Weeks ago I found myself watching a morning news shows in my doctor’s waiting room before an appointment. I can’t remember which show it was. One I don’t normally watch. (I’m a Today Show girl so I want to say it was the CBS Morning News, but it could’ve also been Good Morning America.)
At any rate, whichever one it was, I was lucky enough not to be called in to see Dr. Bess before I got to see the interview with Judy Blume. She was promoting her new book for adults: In the Unlikely Event.
Growing up, Judy Blume was one of my idols. Whether you wanted to be a writer or not, Judy Blume seemed to understand adolescent angst and anxiety and mold it around completely relate-able characters.
But if, like me, you aspired to be a writer, even way back in those prepubescent years, well…Judy Blume was a roll model.
Her most well-known book is probably Are You There God? It’s Me, Margaret. She made it safe for us girls to talk about periods. (Well, and even some boys who were brave enough to broach the topic with us.)
But what I remember most about that book is she gave me something to talk with my mother about. Not about the period thing. My mom looked like she was about to be either violently ill or fly into a rage whenever I tried to talk sex ed with her.
No, in the Are You There God? rendition I read back in the late 1970s, Margaret lived in a time before modern technology as we know it. There were party lines and Margaret had an obsession with Esther Williams.
The Margaret in Judy Blume’s book grew up in a time very similar to my mom’s childhood. I’d ask my mom about things I didn’t understand in the book. (Like “Were there really party lines that your neighbors could listen in on your phone calls?”)
My mom ended up relating memories of her youth to me. Something she never did. She so firmly believed in living in the present and forgetting the past that I knew nothing about where she’d come from because she never talked about it. Ever.
Until I started reading Are You There God? and asking questions.
I think I’ve always been a historian at heart because I wanted to know about my parents. My dad was great about talking about his growing up years. (He might’ve been a little too good about it. It made my mom mad how much “living in the past” he did.)

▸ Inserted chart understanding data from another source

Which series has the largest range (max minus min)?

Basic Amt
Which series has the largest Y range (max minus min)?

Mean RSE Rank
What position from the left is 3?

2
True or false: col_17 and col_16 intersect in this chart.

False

Anyway, I’m getting off topic. To this day I still carry Judy Blume’s characters and life lessons with me that I gleaned from her books.

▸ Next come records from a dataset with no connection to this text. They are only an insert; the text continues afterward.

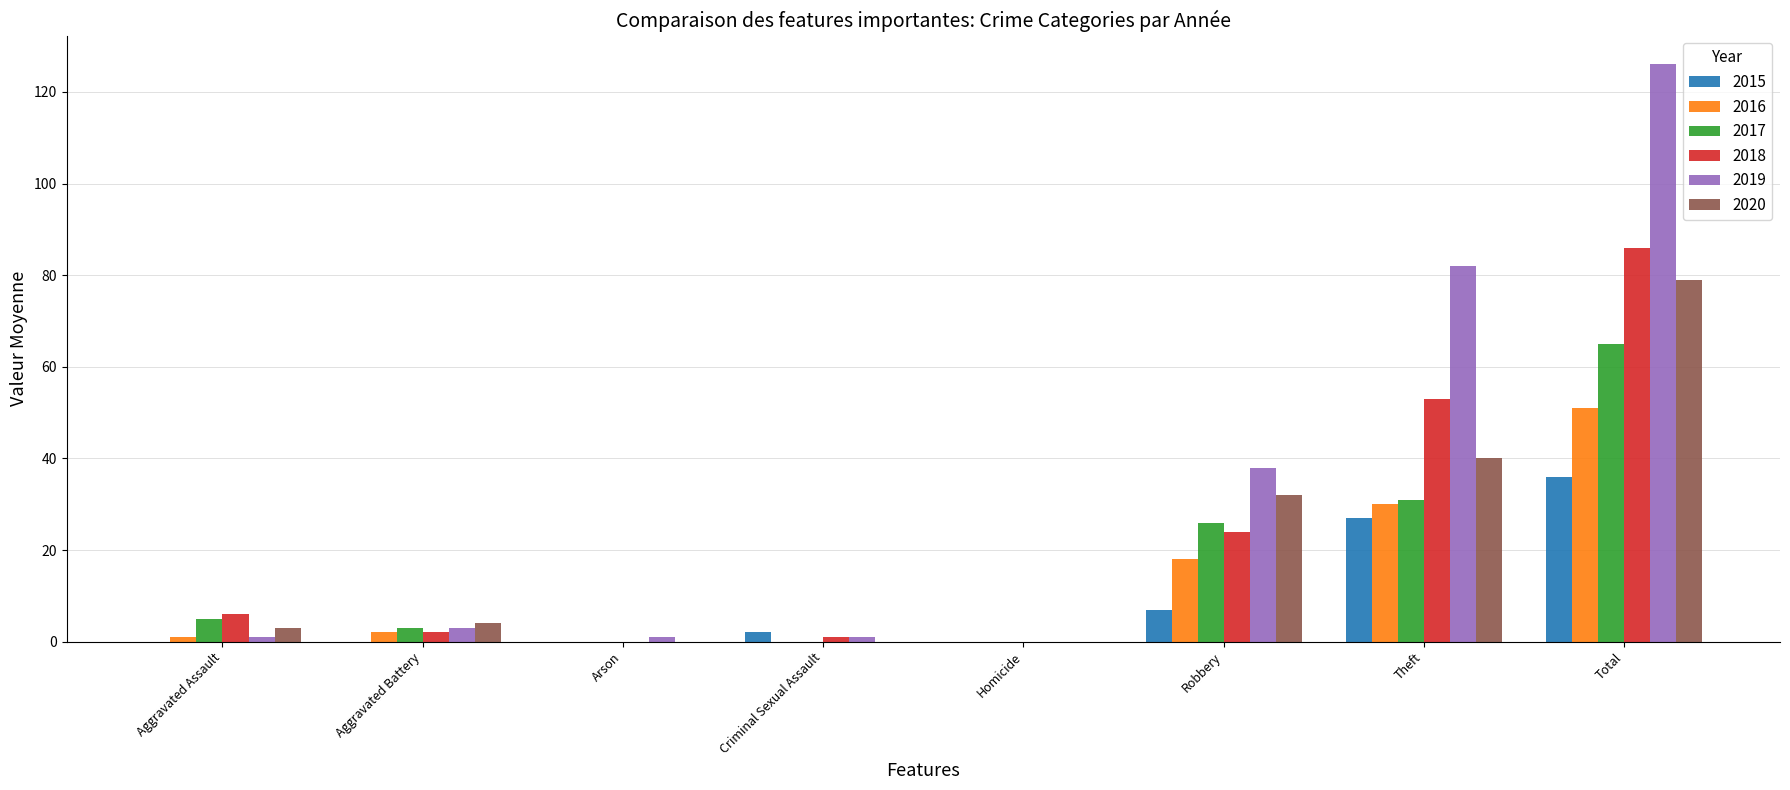

At which label does 2019 reach its peak?

Total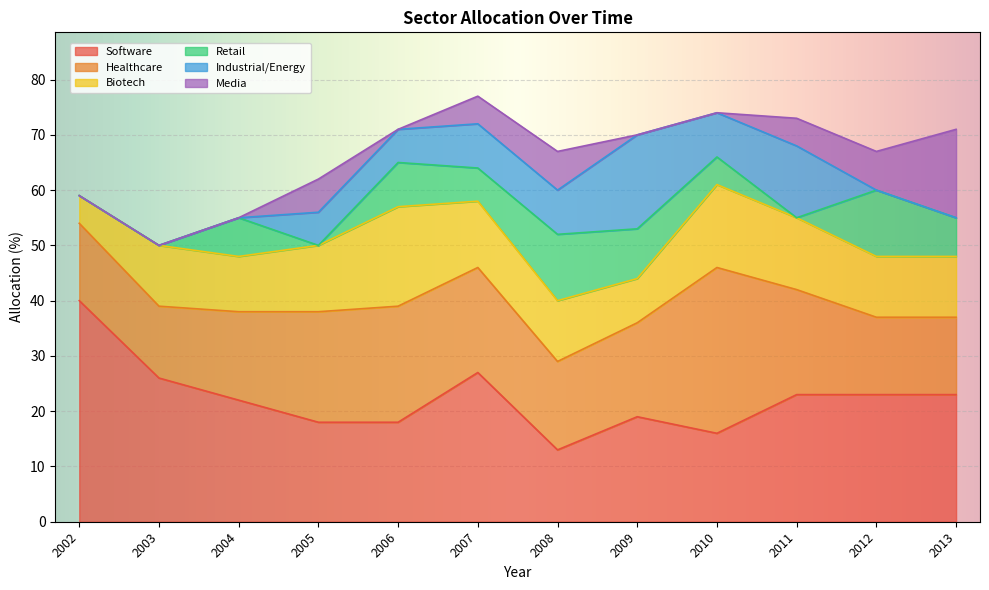

What are all the series names shown in the legend?

Software, Healthcare, Biotech, Retail, Industrial/Energy, Media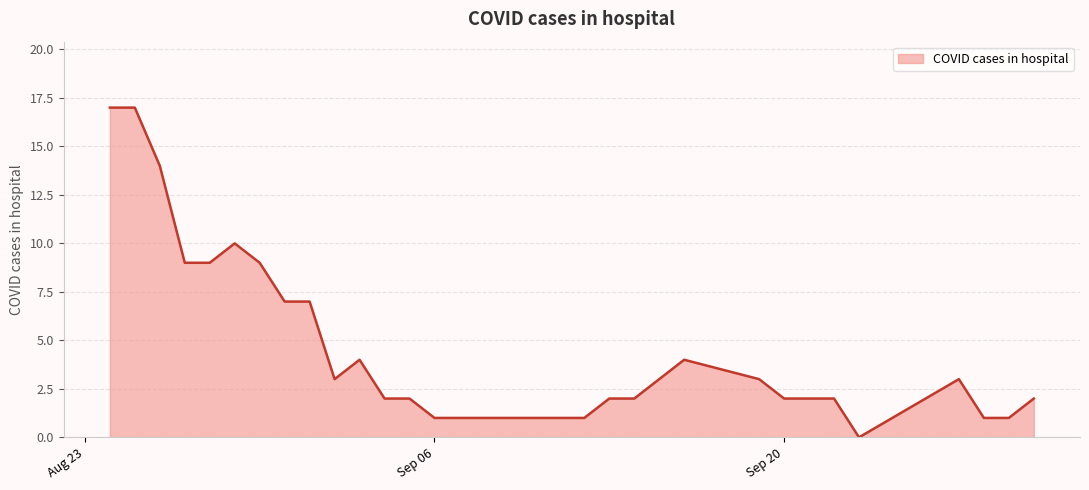

How many lines are shown in the chart?

1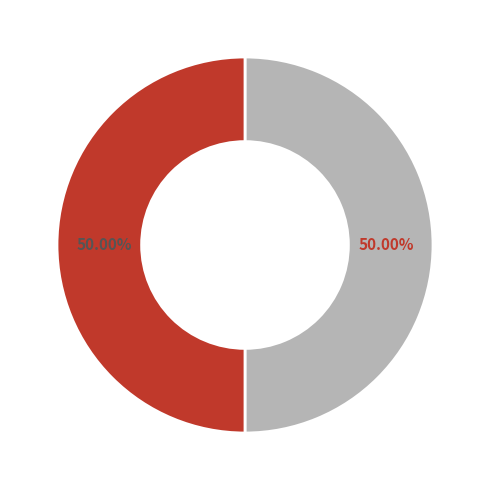

Rank the categories by value from lowest to highest.

凌山驿次湛内翰韵四首 其四, 仆山道中次湛内翰韵四首 其四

That’s why I was shocked when she admitted during her interview that she didn’t read other authors while she was creating. She found it too intimidating and she had a hard time quieting the voices of doubt. The ones that whisper, “Why are you doing this? You’re not good enough. No one’s going to like what you write.”
What?! I about fell out of my chair when Judy Blume, the Judy Blume, admitted even she fights the little voices inside her head. Even now. After all of her success and fame.
Talk about being astonished.
Yet, all it did was endear her to me even more.
Because even though her voices try to make her doubt herself and deter her from following her dreams, she’s found a way not to listen. To take away their power and silence them.
Fascinating. Exhilarating. Inspirational.
Thank you, Ms. Blume, for once again imparting wisdom, hope, and encouragement in that special way only you can.